# Power Law Delta Sequence

## Theorem

The graph of the $\ds \frac {\size x^{\frac 1 n - 1}} {2 n}$ delta sequence. As $n$ grows, the graph becomes steeper and thinner. The area under each graph is infinite unless the range of integration is a finite interval say, $\closedint {-a} a$. However, in the limit $n \to \infty$, this area approaches $1$ regardless of $a$.

Let $\sequence {\map {\delta_n} x}$ be a sequence such that:

$\ds \map {\delta_n} x := \frac {\size x^{\frac 1 n - 1}} {2 n}$

Then $\sequence {\map {\delta_n} x}_{n \mathop \in {\N_{>0} } }$ is a delta sequence.

That is, in the distributional sense it holds that:

$\ds \lim_{n \mathop \to \infty} \map {\delta_n} x = \map \delta x$

or

$\ds \lim_{n \mathop \to \infty} \int_{-\infty}^\infty \map {\delta_n} x \map \phi x \rd x = \map \delta \phi$

where $\phi \in \map \DD \R$ is a test function, $\delta$ is the Dirac delta distribution, and $\map \delta x$ is the abuse of notation, usually interpreted as an infinitely thin and tall spike with its area equal to $1$.

## Proof

Let $a \in \R_{> 0}$.

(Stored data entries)
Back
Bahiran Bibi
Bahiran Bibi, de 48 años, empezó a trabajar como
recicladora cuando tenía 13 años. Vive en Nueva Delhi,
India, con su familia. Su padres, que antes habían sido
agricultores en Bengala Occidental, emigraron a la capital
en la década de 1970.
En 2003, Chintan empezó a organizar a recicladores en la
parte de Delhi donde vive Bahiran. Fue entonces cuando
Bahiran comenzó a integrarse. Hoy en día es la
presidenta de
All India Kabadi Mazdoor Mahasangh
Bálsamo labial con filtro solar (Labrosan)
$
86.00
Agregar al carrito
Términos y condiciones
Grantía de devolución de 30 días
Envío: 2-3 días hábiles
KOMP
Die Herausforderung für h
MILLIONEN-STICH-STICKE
---
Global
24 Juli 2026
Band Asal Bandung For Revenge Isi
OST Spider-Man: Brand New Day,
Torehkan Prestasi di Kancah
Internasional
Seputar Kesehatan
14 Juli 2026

§ **Task list**
A: Summarize the power law delta sequence text in two sentences.
B: Select every line of the records that contains the word "Delhi", and copy each of those lines; case counts.
The text and the records were taken from separate sources.

§ **Answers for each item**
A: The text defines a sequence whose terms are |x|^(1/n − 1) divided by 2n and states that, taken over the positive integers n, it is a delta sequence, so in the distributional sense its limit as n goes to infinity is the Dirac delta distribution. As n grows, the graphs become steeper and thinner, and although the area under each graph is infinite unless integration is over a finite interval from −a to a, that area approaches 1 in the limit regardless of a.

B:
recicladora cuando tenía 13 años. Vive en Nueva Delhi,
parte de Delhi donde vive Bahiran. Fue entonces cuando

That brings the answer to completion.